━━━ THE RECORDS ━━━
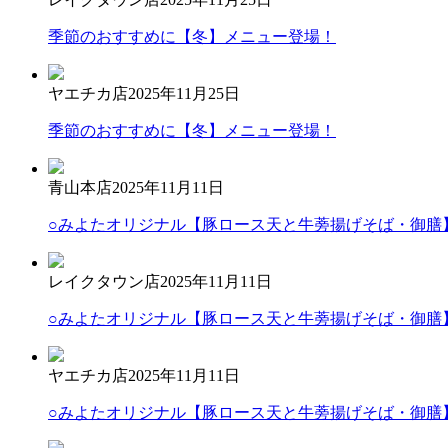
季節のおすすめに【冬】メニュー登場！
ヤエチカ店
2025年11月25日
季節のおすすめに【冬】メニュー登場！
青山本店
2025年11月11日
○みよたオリジナル【豚ロース天と牛蒡揚げそば・御膳
レイクタウン店
2025年11月11日
○みよたオリジナル【豚ロース天と牛蒡揚げそば・御膳
ヤエチカ店
2025年11月11日
○みよたオリジナル【豚ロース天と牛蒡揚げそば・御膳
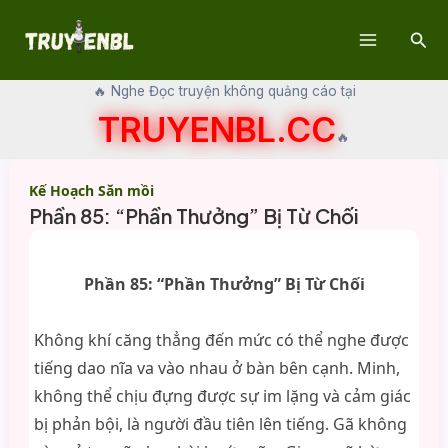
Skip
Sear
to
Main
content
🔥 Nghe Đọc truyện không quảng cáo tại
Menu
TRUYENBL.CC
🔥
Kế Hoạch Săn mồi
Phần 85: “Phần Thưởng” Bị Từ Chối
Phần 85: “Phần Thưởng” Bị Từ Chối
Không khí căng thẳng đến mức có thể nghe được
tiếng dao nĩa va vào nhau ở bàn bên cạnh. Minh,
không thể chịu đựng được sự im lặng và cảm giác
bị phản bội, là người đầu tiên lên tiếng. Gã không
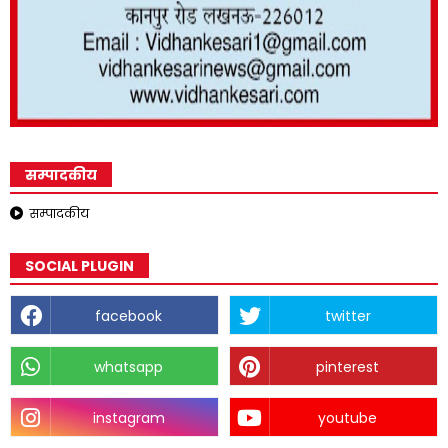
सम्पादकीय
सम्पादकीय
SOCIAL PLUGIN
facebook
twitter
whatsapp
pinterest
instagram
youtube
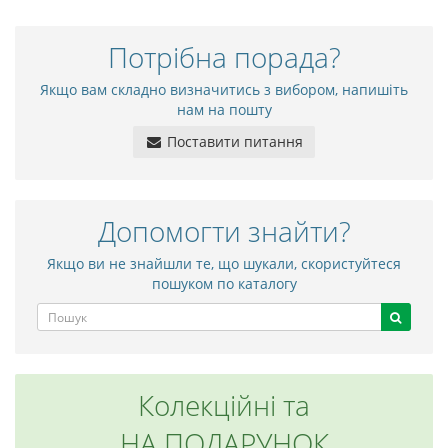
Потрібна порада?
Якщо вам складно визначитись з вибором, напишіть
нам на пошту
Поставити питання
Допомогти знайти?
Якщо ви не знайшли те, що шукали, скористуйтеся
пошуком по каталогу
Колекційні та
НА ПОДАРУНОК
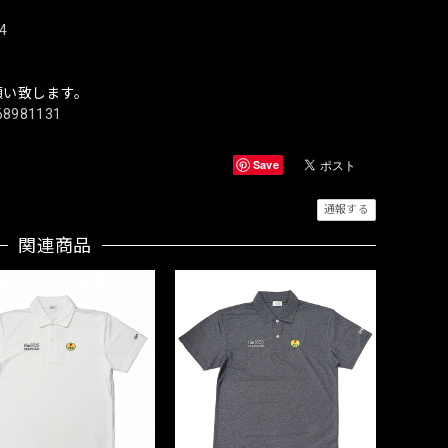
4
願い致します。
/68981131
Save
通報する
関連商品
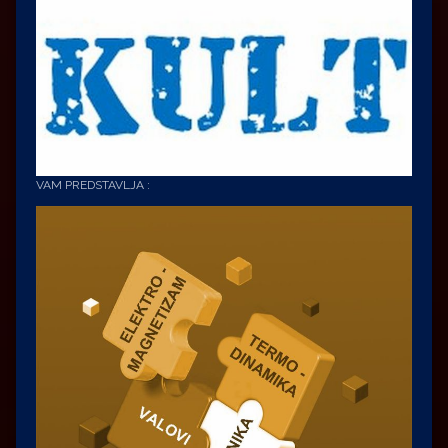
VAM PREDSTAVLJA :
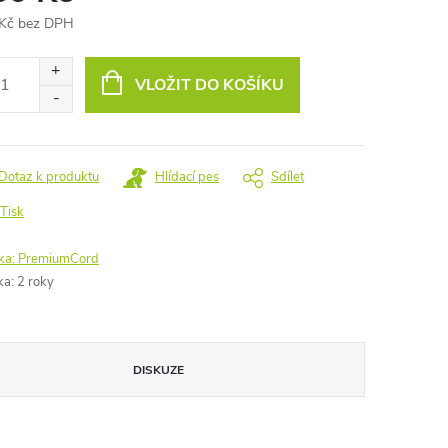
Kč bez DPH
ná
:
VLOŽIT DO KOŠÍKU
Dotaz k produktu
Hlídací pes
Sdílet
Tisk
ka:
PremiumCord
ka
:
2 roky
DISKUZE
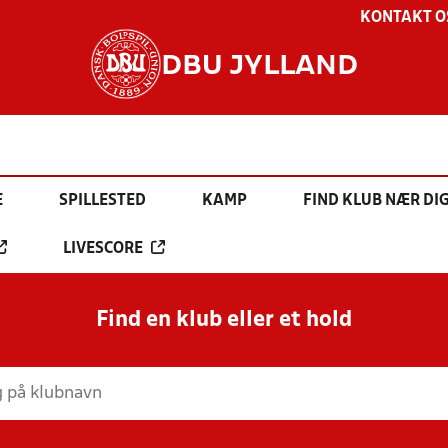
KONTAKT O
DBU JYLLAND
E
SPILLESTED
KAMP
FIND KLUB NÆR DI
LIVESCORE
Find en klub eller et hold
━━━
- _WHAT YOU ARE ASKED TO DO_:
Rewrite all of the material above, changing "ヤエチカ店" to "八重洲地下街店" everywhere it appears and keeping everything else the same. Leave out the pictures.

- _YOUR RESPONSE_:
季節のおすすめに【冬】メニュー登場！
八重洲地下街店
2025年11月25日
季節のおすすめに【冬】メニュー登場！
青山本店
2025年11月11日
○みよたオリジナル【豚ロース天と牛蒡揚げそば・御膳
レイクタウン店
2025年11月11日
○みよたオリジナル【豚ロース天と牛蒡揚げそば・御膳
八重洲地下街店
2025年11月11日
○みよたオリジナル【豚ロース天と牛蒡揚げそば・御膳
Skip
Sear
to
Main
content
🔥 Nghe Đọc truyện không quảng cáo tại
Menu
TRUYENBL.CC
🔥
Kế Hoạch Săn mồi
Phần 85: “Phần Thưởng” Bị Từ Chối
Phần 85: “Phần Thưởng” Bị Từ Chối
Không khí căng thẳng đến mức có thể nghe được
tiếng dao nĩa va vào nhau ở bàn bên cạnh. Minh,
không thể chịu đựng được sự im lặng và cảm giác
bị phản bội, là người đầu tiên lên tiếng. Gã không
सम्पादकीय
सम्पादकीय
SOCIAL PLUGIN
facebook
twitter
whatsapp
pinterest
instagram
youtube
Потрібна порада?
Якщо вам складно визначитись з вибором, напишіть
нам на пошту
Поставити питання
Допомогти знайти?
Якщо ви не знайшли те, що шукали, скористуйтеся
пошуком по каталогу
Колекційні та
НА ПОДАРУНОК
4
願い致します。
/68981131
Save
通報する
関連商品
VAM PREDSTAVLJA :
Kč bez DPH
ná
:
VLOŽIT DO KOŠÍKU
Dotaz k produktu
Hlídací pes
Sdílet
Tisk
ka:
PremiumCord
ka
:
2 roky
DISKUZE
KONTAKT O
DBU JYLLAND
E
SPILLESTED
KAMP
FIND KLUB NÆR DI
LIVESCORE
Find en klub eller et hold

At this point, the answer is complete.